Data items

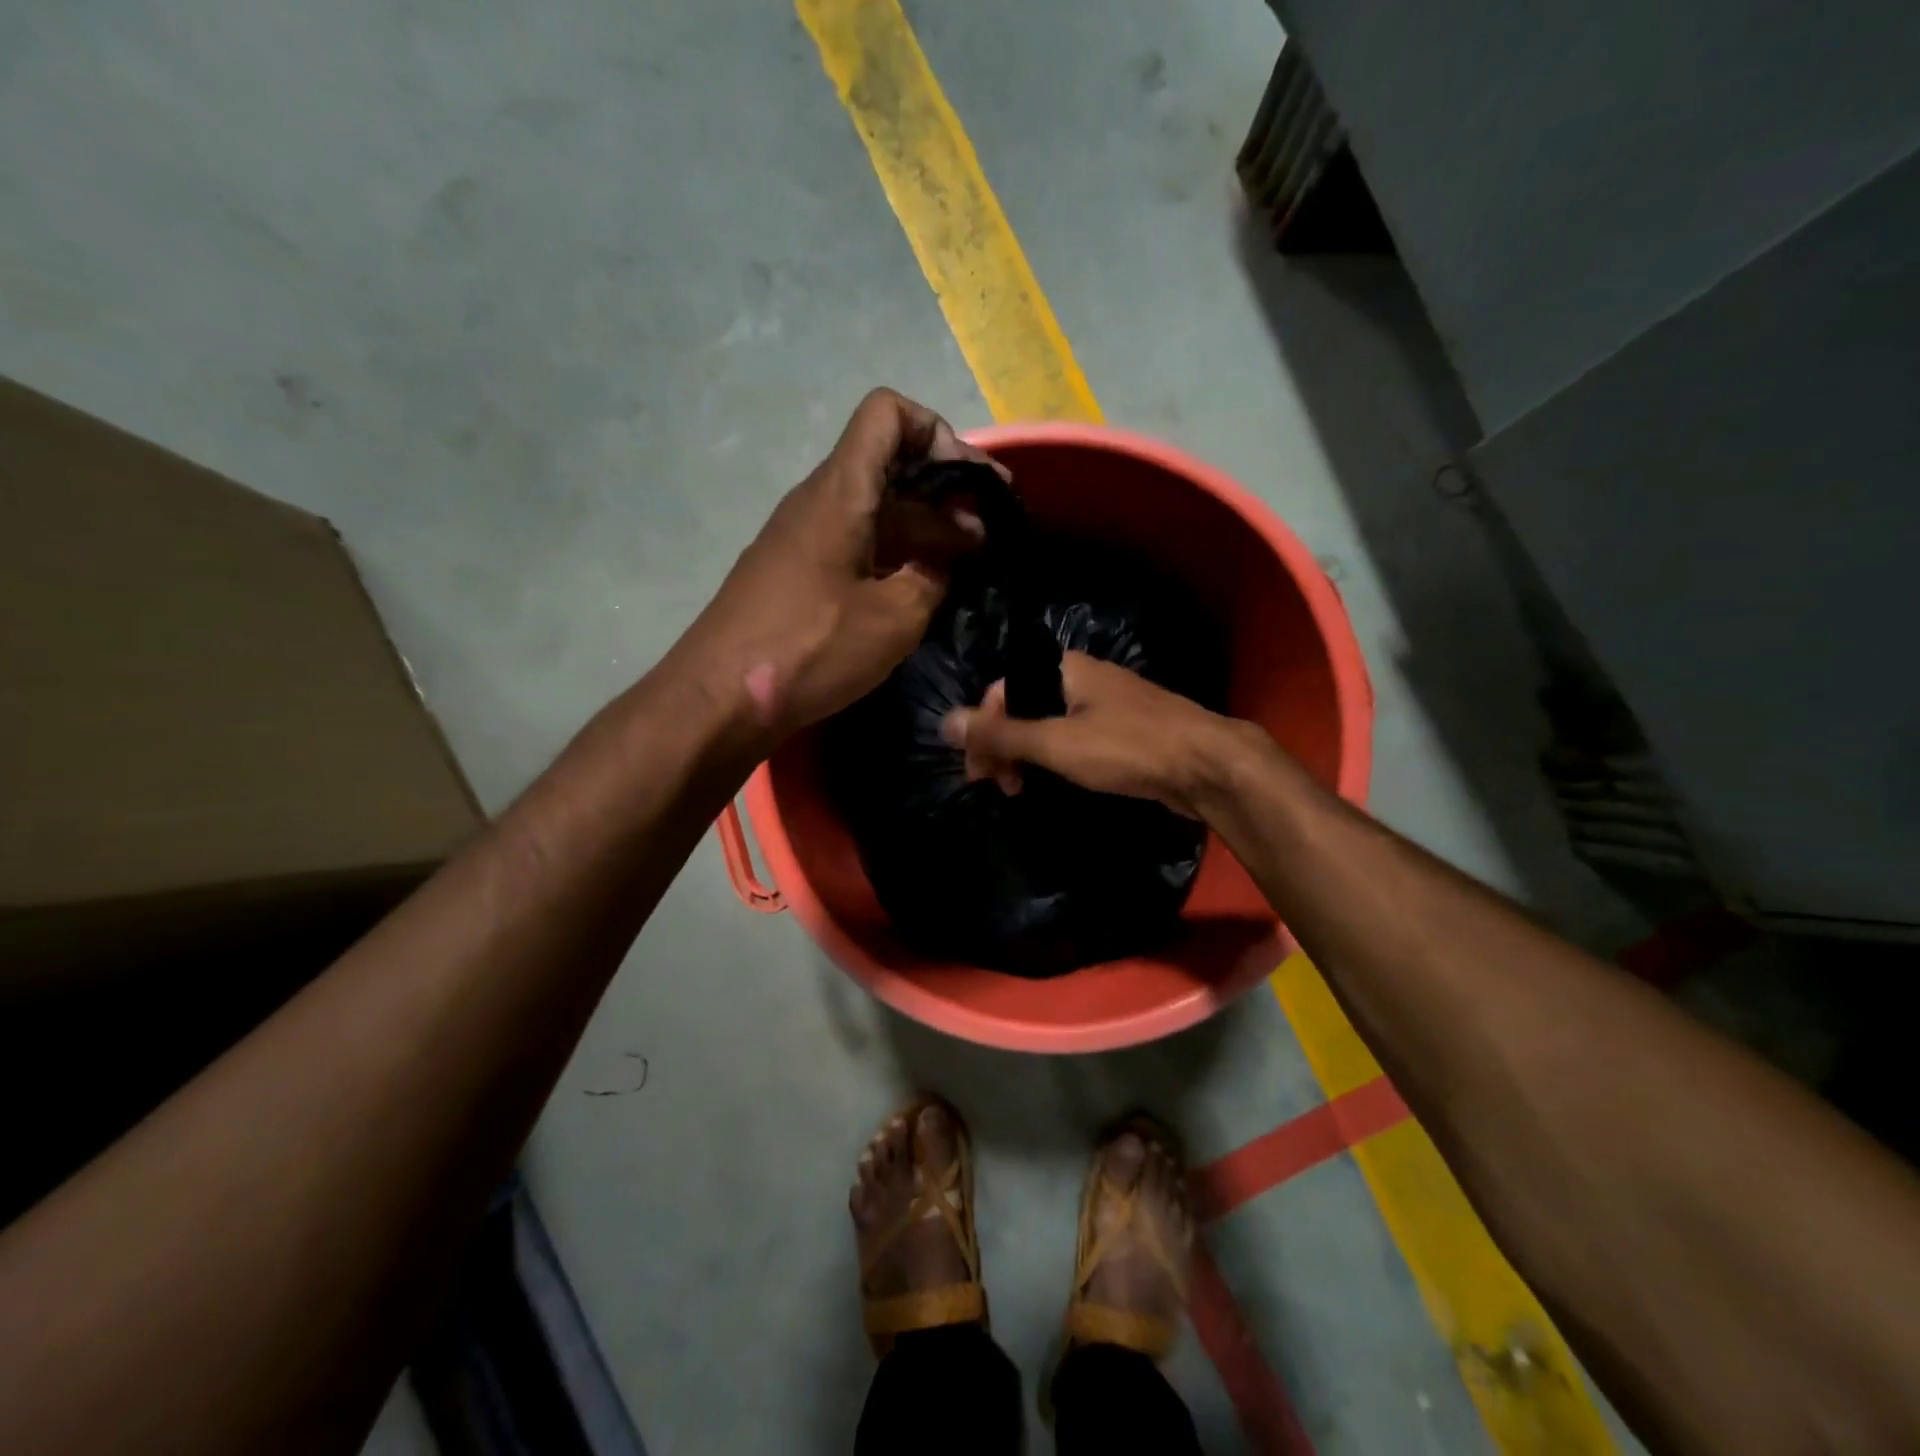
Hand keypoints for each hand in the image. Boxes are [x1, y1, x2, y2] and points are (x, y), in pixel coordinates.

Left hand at [672, 388, 1004, 744]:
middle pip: (889, 467)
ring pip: (874, 511)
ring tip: (966, 567)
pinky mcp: (797, 575)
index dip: (937, 432)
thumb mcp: (894, 618)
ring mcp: (804, 539)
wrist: (721, 696)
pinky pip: (855, 546)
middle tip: (989, 538)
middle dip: (945, 494)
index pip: (887, 414)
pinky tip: (920, 591)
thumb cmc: (811, 648)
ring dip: (923, 531)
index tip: (971, 486)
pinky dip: (894, 557)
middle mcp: (819, 502)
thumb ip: (932, 579)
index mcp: (841, 492)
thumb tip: (942, 566)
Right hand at [940, 652, 1236, 817]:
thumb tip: (943, 722)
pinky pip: (1074, 738)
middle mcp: (1082, 678)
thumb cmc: (1127, 747)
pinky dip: (1056, 760)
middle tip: (999, 786)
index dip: (983, 730)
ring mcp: (1107, 704)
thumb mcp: (1055, 743)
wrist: (1208, 765)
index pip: (1001, 692)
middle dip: (1003, 746)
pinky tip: (1054, 782)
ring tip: (1022, 790)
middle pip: (1024, 708)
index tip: (979, 773)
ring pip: (1049, 725)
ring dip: (1027, 756)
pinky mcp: (1124, 731)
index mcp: (1063, 669)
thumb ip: (1000, 735)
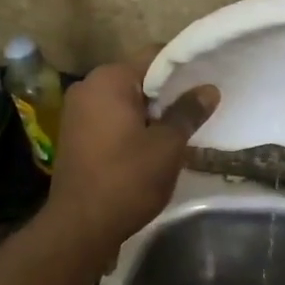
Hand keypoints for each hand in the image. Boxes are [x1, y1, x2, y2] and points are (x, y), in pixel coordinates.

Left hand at [45, 51, 218, 250]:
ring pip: (125, 100)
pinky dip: (133, 125)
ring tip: (181, 128)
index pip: (155, 56)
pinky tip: (153, 144)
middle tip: (199, 108)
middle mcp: (88, 87)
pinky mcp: (75, 134)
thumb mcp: (167, 146)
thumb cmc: (127, 179)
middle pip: (139, 77)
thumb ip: (188, 112)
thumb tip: (208, 89)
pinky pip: (111, 117)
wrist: (80, 227)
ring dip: (151, 111)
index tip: (207, 81)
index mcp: (109, 79)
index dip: (184, 67)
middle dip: (168, 92)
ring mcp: (77, 111)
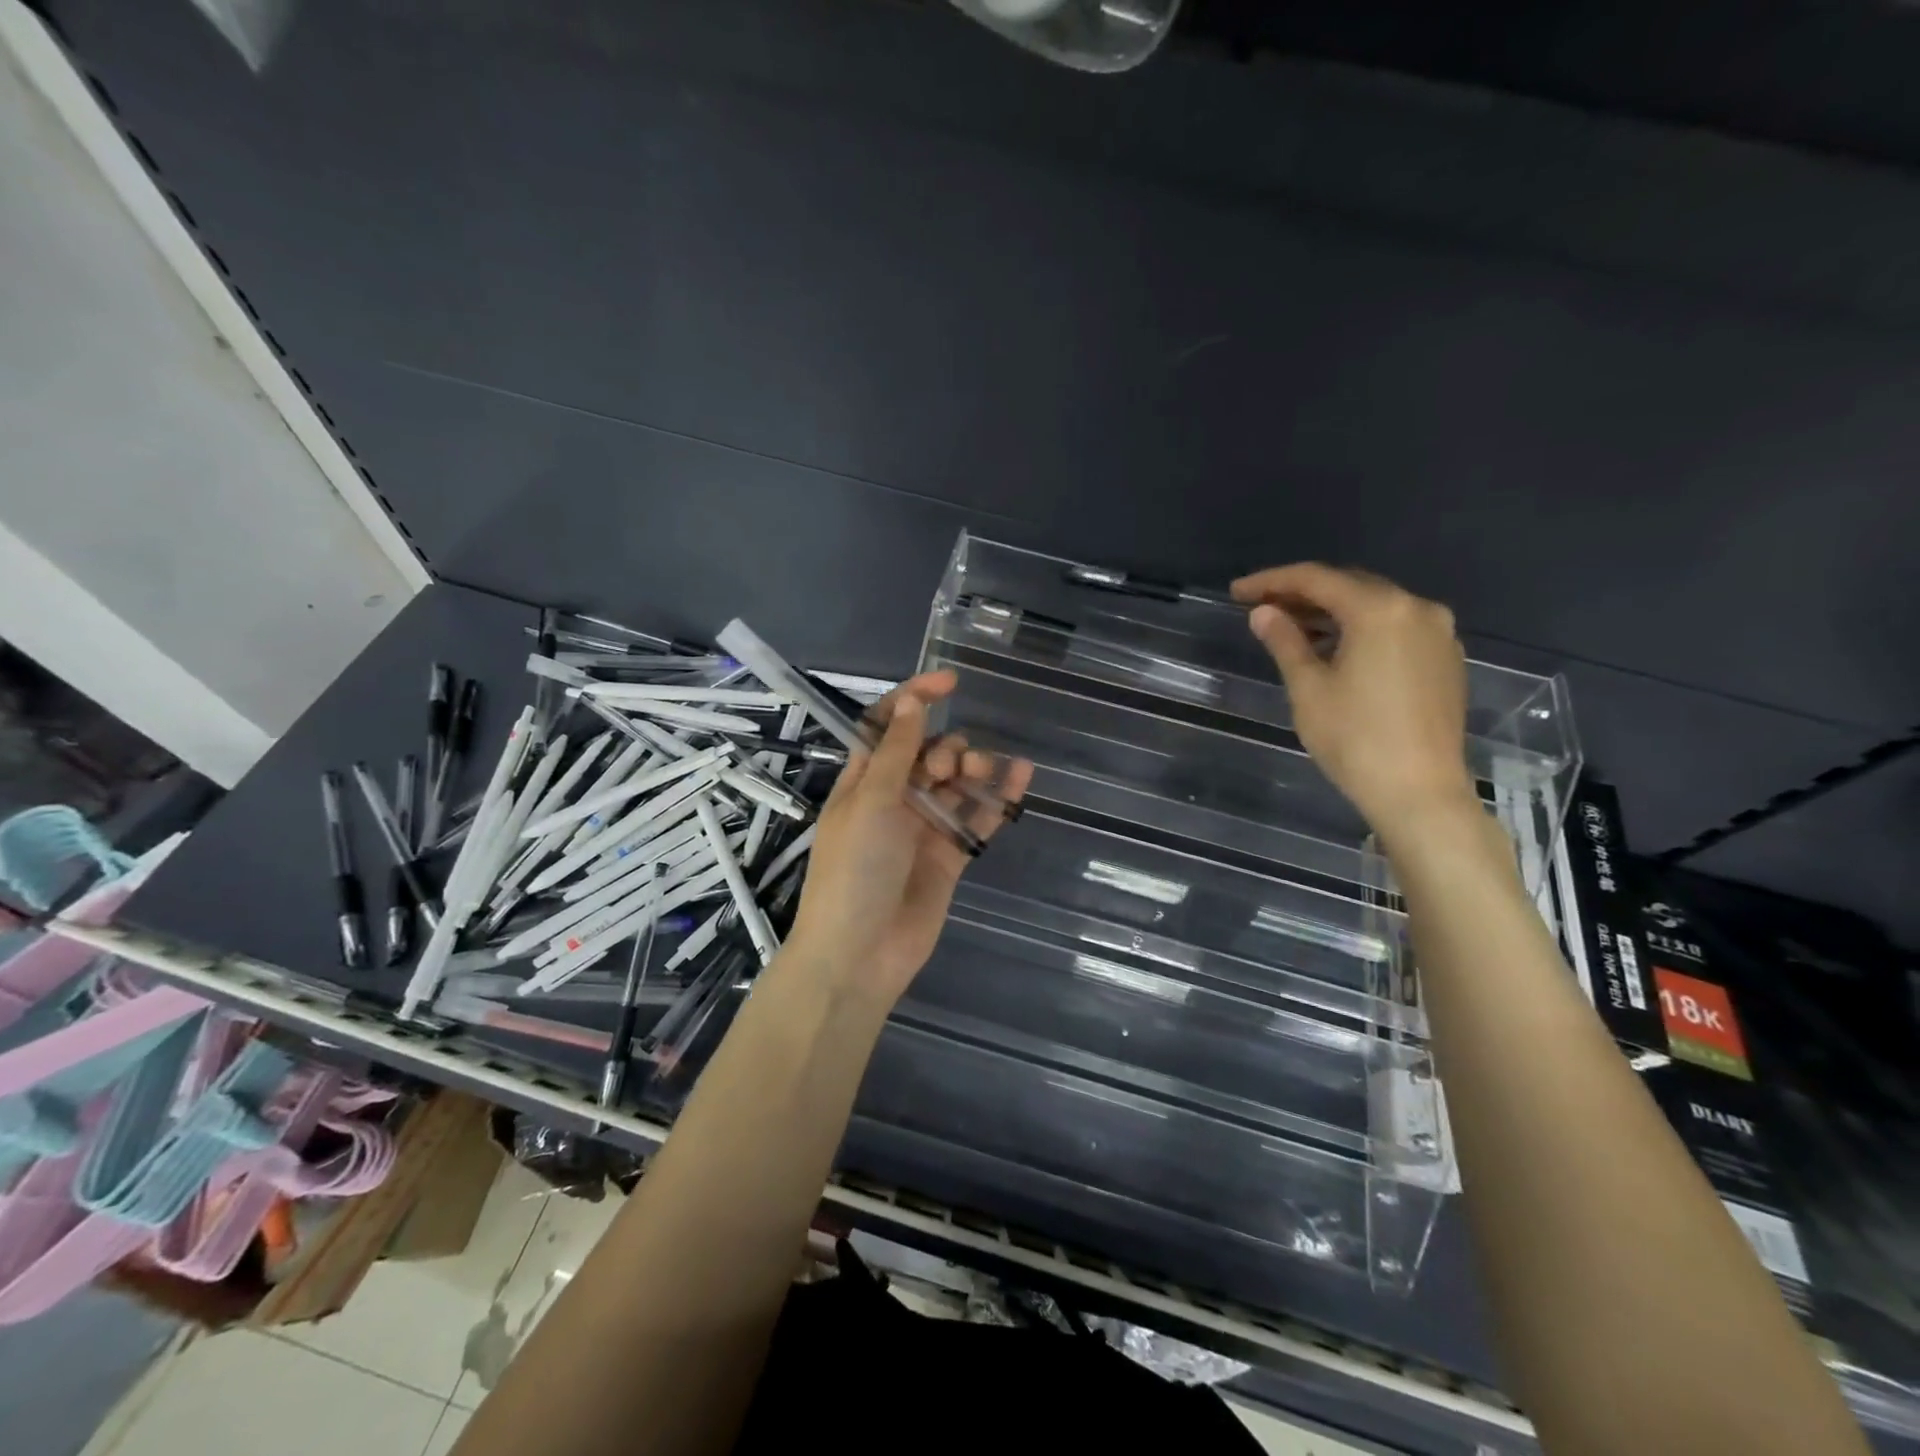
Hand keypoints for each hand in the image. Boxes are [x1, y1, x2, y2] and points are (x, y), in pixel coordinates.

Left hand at [784, 671, 1032, 1005]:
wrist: (860, 954)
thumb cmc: (854, 869)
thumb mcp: (871, 801)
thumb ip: (896, 752)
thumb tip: (911, 702)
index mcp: (863, 781)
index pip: (887, 726)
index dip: (914, 700)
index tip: (950, 682)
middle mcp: (893, 799)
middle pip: (927, 753)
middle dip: (945, 747)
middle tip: (949, 766)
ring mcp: (923, 828)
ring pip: (956, 784)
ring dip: (973, 768)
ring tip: (979, 772)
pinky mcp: (950, 856)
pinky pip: (978, 818)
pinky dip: (999, 799)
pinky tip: (1022, 776)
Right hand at [1232, 563, 1475, 834]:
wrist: (1419, 792)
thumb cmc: (1355, 739)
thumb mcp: (1308, 688)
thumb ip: (1285, 641)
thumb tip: (1263, 612)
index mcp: (1380, 610)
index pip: (1316, 579)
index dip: (1271, 581)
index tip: (1236, 592)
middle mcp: (1417, 608)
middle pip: (1350, 586)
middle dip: (1302, 593)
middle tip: (1260, 606)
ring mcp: (1438, 633)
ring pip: (1374, 606)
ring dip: (1331, 611)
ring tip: (1290, 627)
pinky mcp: (1445, 658)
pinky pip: (1394, 627)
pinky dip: (1360, 629)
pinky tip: (1334, 647)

Task instructions
Make a word-for-word copy of the entries, without any pictures.

Result of the task
Hand keypoints for each hand in the image. Boxes are [x1, y1, x2, y2] and points are (x, y), in pixel coordinates.

Left hand at [672, 388, 1004, 744]:
middle pip: (889, 467)
ring pip: (874, 511)
ring tip: (966, 567)
pinky mcp: (797, 575)
index dip: (937, 432)
thumb mcp: (894, 618)
ring mcp: (804, 539)
wrist: (721, 696)
pinky pip: (855, 546)
middle tip: (989, 538)
middle dip: (945, 494)
index pip: (887, 414)
pinky tip: (920, 591)
thumb cmc: (811, 648)
ring dip: (923, 531)
index tip: (971, 486)
pinky dip: (894, 557)
middle mcp: (819, 502)
thumb ip: (932, 579)
index mcp: (841, 492)
thumb tip: (942, 566)
Right hand at [940, 652, 1236, 817]:
thumb tip: (943, 722)
pinky pip: (1074, 738)
middle mcp: (1082, 678)
thumb cmc: (1127, 747)
pinky dip: (1056, 760)
middle tip: (999, 786)
index dip: (983, 730)
ring mcp: (1107, 704)
thumb mcp: (1055, 743)
wrist: (1208, 765)
index pip: (1001, 692)
middle dip: (1003, 746)
pinky tip: (1054, 782)
ring tip: (1022, 790)
middle pip: (1024, 708)
index tip: (979, 773)
ring pip: (1049, 725)
ring dip: (1027, 756)
pinky mcp: (1124, 731)
index mcp: (1063, 669)
thumb ip: (1000, 735)
Hand keypoints for each hand in the image. Boxes are [x1, y1, x2, y2] and points are (x, y), in pixel coordinates.

Left hand at [45, 51, 218, 250]:
ring pip: (125, 100)
pinky dip: (133, 125)
ring tip: (181, 128)
index pip: (155, 56)
pinky tip: (153, 144)
middle tip: (199, 108)
middle mcp: (88, 87)
pinky mcp: (75, 134)
thumb mcp: (167, 146)
thumb cmc: (127, 179)
middle pip: (139, 77)
thumb ip: (188, 112)
thumb tip: (208, 89)
pinky pip: (111, 117)
wrist: (80, 227)
ring dip: (151, 111)
index tip: (207, 81)
index mcp: (109, 79)
index dip: (184, 67)
middle dip: (168, 92)
ring mcp: (77, 111)
Hand keypoints for each hand in the image. Boxes are [x1, y1, x2, y2] and points are (x, y), in pixel coordinates.

Left hand at [784, 671, 1032, 1005]:
wrist: (860, 954)
thumb cmc: (854, 869)
thumb mcp: (871, 801)
thumb ip: (896, 752)
thumb tip: (911, 702)
index mcp: (863, 781)
index pip: (887, 726)
index dip: (914, 700)
index tip: (950, 682)
middle mcp: (893, 799)
middle pip: (927, 753)
middle dip: (945, 747)
middle tip: (949, 766)
ring mcp: (923, 828)
ring pip: (956, 784)
ring dip: (973, 768)
ring tip: (979, 772)
pinky mcp: (950, 856)
pinky pip: (978, 818)
pinky dip: (999, 799)
pinky tip: (1022, 776)
Right hand at [1232, 563, 1475, 834]:
wrist: (1419, 792)
thumb cmc: (1355, 739)
thumb mcp: (1308, 688)
thumb ip: (1285, 641)
thumb tip: (1263, 612)
index mcp: (1380, 610)
index pip: (1316, 579)
index dip: (1271, 581)
index tip: (1236, 592)
middle mcp: (1417, 608)
middle pip: (1350, 586)
middle dip: (1302, 593)
middle tip: (1260, 606)
ring mcp: (1438, 633)
ring pip: (1374, 606)
ring dip: (1331, 611)
ring tip: (1290, 627)
pinky mcp: (1445, 658)
pinky pip: (1394, 627)
pinky dip: (1360, 629)
pinky tip: (1334, 647)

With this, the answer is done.